Extracted records:
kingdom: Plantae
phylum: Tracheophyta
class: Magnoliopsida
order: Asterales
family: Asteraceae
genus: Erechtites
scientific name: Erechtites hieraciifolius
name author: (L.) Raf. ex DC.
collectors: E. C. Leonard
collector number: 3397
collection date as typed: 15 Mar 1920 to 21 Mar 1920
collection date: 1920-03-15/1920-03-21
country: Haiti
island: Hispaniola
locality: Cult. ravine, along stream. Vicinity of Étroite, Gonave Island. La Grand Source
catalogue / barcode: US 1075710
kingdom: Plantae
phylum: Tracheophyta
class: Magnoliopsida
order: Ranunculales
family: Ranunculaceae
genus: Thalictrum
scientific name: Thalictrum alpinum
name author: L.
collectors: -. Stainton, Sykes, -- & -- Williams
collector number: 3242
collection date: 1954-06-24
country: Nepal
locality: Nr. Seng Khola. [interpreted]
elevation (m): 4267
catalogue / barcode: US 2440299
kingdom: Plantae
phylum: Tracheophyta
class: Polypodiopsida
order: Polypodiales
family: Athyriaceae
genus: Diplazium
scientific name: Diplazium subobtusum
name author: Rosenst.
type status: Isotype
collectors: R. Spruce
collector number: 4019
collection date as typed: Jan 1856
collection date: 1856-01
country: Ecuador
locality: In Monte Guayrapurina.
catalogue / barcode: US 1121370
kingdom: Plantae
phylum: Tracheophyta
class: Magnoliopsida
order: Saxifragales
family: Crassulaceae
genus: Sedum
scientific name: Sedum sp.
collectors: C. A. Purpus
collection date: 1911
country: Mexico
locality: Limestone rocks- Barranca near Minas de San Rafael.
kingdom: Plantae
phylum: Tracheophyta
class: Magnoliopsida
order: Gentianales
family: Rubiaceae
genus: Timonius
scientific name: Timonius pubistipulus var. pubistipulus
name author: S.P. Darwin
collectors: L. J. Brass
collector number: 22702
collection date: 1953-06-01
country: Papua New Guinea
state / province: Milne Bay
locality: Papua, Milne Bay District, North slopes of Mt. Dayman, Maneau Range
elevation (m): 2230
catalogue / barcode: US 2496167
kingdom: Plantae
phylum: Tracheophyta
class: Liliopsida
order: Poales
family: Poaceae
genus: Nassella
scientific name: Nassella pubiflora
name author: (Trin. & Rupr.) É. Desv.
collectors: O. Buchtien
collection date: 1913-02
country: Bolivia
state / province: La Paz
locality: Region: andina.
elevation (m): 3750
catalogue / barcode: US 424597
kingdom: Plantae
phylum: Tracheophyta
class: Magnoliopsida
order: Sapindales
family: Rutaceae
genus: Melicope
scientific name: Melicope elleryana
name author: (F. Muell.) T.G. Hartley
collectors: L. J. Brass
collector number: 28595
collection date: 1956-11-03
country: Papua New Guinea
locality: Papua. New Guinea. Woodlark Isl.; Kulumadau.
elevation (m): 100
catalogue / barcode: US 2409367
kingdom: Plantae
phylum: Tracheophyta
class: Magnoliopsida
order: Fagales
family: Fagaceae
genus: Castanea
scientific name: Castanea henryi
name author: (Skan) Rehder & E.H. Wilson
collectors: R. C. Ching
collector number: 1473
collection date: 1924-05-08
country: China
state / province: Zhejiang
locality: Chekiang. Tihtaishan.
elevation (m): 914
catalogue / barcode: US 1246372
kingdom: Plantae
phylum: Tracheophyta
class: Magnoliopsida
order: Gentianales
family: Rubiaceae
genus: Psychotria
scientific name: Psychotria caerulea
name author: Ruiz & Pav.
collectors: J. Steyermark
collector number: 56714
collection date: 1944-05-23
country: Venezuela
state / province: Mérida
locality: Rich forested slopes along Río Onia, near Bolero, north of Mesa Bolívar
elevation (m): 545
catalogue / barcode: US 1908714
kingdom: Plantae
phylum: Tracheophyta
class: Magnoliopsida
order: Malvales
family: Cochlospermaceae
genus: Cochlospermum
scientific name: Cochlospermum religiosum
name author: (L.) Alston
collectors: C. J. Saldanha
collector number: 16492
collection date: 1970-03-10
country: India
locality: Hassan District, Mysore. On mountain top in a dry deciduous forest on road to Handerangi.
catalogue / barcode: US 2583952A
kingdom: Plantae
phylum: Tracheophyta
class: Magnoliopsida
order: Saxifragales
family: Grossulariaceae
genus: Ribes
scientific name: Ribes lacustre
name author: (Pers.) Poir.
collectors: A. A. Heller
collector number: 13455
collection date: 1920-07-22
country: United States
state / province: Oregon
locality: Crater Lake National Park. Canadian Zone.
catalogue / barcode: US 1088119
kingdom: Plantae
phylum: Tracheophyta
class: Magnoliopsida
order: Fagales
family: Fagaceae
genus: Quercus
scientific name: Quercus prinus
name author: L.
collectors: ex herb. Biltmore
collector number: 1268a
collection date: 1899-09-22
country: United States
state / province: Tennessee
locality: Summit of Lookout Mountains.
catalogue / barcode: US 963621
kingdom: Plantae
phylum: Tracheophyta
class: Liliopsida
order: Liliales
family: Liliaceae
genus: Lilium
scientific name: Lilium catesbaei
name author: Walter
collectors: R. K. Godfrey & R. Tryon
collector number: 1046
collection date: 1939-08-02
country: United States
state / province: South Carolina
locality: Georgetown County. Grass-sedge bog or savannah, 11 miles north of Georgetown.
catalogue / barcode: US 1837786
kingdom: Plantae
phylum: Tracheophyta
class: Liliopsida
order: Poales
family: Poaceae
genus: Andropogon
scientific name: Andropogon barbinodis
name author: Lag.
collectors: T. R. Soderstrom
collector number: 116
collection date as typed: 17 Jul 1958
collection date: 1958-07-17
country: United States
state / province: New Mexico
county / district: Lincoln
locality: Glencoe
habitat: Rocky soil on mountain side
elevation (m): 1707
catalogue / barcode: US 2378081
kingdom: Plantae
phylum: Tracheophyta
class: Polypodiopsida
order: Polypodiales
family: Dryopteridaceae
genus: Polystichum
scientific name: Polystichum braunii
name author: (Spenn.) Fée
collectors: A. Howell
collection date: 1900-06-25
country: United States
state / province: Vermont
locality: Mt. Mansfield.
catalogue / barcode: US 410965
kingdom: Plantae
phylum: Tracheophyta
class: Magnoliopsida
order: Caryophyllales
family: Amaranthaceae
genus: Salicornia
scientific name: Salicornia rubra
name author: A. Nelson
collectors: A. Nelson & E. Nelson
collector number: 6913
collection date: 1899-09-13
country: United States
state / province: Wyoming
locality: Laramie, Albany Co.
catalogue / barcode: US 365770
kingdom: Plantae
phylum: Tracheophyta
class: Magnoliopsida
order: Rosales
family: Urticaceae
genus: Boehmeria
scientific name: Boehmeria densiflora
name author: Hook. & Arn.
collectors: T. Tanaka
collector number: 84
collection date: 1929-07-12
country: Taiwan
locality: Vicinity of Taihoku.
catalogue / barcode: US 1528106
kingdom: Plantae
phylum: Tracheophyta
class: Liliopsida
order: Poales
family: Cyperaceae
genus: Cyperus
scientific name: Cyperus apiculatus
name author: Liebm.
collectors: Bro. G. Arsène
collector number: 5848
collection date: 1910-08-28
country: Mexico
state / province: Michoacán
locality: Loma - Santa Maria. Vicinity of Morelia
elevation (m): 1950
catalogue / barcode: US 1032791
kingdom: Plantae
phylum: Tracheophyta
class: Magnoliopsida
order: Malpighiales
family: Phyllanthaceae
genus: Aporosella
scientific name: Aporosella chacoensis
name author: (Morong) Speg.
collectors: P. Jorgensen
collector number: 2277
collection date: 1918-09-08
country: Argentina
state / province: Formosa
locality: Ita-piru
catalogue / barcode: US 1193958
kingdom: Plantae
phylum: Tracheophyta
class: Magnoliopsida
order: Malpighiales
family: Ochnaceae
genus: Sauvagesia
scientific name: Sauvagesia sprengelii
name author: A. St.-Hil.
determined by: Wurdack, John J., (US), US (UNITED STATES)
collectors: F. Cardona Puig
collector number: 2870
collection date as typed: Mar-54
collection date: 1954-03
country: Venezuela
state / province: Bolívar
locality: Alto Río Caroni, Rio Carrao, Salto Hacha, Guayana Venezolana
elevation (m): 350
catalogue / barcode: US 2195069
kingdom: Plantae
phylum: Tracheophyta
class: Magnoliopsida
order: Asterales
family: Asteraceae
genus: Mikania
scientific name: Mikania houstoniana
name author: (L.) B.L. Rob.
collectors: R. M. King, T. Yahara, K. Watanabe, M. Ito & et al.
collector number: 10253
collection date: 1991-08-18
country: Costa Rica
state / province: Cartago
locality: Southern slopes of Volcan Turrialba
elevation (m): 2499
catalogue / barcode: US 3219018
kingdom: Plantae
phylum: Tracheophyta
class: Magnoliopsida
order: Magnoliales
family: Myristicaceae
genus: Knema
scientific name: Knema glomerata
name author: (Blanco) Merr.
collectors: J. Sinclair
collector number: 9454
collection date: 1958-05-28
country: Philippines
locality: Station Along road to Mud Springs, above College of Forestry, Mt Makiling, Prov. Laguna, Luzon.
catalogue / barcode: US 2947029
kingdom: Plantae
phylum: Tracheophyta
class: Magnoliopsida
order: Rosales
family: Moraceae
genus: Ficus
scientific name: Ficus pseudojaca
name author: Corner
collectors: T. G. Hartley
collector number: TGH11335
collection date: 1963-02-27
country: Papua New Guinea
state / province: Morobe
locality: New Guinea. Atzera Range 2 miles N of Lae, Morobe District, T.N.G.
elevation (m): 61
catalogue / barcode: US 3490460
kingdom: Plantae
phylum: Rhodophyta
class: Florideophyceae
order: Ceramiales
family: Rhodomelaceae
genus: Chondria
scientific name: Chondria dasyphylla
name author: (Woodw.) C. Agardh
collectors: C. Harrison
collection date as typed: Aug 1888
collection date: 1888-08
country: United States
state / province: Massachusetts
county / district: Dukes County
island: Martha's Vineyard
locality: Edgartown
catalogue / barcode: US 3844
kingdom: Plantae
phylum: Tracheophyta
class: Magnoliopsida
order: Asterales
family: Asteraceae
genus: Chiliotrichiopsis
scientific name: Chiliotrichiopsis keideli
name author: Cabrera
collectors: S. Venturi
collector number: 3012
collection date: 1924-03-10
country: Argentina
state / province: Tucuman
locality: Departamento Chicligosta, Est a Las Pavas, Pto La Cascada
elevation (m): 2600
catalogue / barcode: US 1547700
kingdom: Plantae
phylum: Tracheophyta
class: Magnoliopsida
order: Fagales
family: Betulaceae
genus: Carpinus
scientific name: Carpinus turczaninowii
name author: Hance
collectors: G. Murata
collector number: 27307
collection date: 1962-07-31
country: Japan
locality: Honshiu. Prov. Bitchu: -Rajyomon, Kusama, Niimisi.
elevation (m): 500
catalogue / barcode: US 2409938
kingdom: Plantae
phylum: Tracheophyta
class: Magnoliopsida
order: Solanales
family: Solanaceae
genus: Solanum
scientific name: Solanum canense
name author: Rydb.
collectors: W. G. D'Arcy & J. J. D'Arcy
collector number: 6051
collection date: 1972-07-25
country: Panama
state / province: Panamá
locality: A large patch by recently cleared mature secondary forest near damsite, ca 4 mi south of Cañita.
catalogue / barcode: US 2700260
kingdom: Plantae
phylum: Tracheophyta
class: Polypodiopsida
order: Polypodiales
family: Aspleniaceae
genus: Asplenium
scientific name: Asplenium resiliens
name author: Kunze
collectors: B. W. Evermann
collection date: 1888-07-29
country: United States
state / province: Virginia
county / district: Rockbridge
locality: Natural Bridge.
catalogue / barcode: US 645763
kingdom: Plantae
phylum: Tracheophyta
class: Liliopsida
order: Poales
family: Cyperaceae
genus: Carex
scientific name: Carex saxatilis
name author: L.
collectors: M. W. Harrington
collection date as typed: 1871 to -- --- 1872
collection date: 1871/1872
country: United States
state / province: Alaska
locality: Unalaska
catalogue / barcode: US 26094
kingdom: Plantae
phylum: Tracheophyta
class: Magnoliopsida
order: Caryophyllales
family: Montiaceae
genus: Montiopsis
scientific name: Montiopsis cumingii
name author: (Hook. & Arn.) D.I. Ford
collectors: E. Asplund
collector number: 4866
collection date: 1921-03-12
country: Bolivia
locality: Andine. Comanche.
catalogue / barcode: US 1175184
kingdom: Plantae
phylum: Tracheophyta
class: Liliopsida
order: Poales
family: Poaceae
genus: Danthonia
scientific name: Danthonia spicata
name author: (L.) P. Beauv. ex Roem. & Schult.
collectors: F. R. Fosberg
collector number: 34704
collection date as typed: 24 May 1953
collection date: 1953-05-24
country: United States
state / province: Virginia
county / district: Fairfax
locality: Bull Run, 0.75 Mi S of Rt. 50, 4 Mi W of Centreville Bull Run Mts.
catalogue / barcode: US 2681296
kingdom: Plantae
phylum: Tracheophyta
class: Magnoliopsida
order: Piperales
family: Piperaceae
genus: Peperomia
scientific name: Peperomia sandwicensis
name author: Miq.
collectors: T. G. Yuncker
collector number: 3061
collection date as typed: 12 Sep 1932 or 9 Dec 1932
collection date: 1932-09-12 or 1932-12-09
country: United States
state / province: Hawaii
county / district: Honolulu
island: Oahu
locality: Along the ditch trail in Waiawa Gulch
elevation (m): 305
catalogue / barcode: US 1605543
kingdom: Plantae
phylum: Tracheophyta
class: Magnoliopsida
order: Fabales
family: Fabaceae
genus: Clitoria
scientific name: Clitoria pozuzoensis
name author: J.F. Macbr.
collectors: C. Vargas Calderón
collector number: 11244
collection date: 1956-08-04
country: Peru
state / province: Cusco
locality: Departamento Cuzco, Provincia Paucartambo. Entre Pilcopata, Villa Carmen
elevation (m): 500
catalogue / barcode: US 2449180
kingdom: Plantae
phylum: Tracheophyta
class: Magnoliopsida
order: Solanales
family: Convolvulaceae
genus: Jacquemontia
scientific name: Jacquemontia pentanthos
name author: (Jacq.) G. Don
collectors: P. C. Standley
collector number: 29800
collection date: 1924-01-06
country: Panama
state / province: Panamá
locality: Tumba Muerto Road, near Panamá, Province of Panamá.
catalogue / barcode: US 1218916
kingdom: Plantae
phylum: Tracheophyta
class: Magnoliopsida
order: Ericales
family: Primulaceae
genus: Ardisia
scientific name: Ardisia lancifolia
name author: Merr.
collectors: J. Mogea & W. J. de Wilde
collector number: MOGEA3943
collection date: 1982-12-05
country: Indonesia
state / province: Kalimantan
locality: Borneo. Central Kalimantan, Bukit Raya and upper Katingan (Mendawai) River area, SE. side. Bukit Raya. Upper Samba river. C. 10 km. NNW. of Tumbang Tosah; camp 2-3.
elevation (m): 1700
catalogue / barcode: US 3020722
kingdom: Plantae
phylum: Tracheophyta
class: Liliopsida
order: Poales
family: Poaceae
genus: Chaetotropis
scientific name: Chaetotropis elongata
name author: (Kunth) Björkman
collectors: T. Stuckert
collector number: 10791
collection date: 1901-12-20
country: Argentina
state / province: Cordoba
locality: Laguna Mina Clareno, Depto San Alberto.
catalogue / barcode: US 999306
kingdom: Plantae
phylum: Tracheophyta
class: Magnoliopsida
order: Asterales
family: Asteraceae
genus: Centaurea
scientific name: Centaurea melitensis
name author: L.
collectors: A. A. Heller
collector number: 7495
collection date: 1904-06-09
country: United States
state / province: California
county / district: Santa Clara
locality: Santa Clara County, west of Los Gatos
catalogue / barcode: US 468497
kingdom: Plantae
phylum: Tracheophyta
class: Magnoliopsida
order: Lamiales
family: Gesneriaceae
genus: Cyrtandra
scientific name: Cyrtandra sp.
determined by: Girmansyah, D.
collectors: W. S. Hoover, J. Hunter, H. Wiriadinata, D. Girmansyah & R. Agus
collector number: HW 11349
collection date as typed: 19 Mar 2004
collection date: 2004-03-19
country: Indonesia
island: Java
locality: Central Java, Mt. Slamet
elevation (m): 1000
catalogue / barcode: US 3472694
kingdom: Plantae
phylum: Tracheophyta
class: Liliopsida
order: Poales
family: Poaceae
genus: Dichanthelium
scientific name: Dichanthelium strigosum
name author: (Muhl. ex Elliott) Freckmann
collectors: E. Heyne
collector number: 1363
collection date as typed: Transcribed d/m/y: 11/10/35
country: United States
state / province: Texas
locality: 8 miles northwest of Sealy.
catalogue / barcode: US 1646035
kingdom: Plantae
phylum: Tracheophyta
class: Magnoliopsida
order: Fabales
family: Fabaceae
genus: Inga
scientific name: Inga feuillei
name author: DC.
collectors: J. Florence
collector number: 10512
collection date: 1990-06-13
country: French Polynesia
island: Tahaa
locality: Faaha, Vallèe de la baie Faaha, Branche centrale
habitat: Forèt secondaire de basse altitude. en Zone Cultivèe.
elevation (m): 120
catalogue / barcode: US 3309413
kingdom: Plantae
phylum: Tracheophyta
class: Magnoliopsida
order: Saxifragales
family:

What to work on>
Reproduce the material from its first line through the line that contains "island: Hispaniola", including both of those lines.

Right answer>
kingdom: Plantae
phylum: Tracheophyta
class: Magnoliopsida
order: Asterales
family: Asteraceae
genus: Erechtites
scientific name: Erechtites hieraciifolius
name author: (L.) Raf. ex DC.
collectors: E. C. Leonard
collector number: 3397
collection date as typed: 15 Mar 1920 to 21 Mar 1920
collection date: 1920-03-15/1920-03-21
country: Haiti
island: Hispaniola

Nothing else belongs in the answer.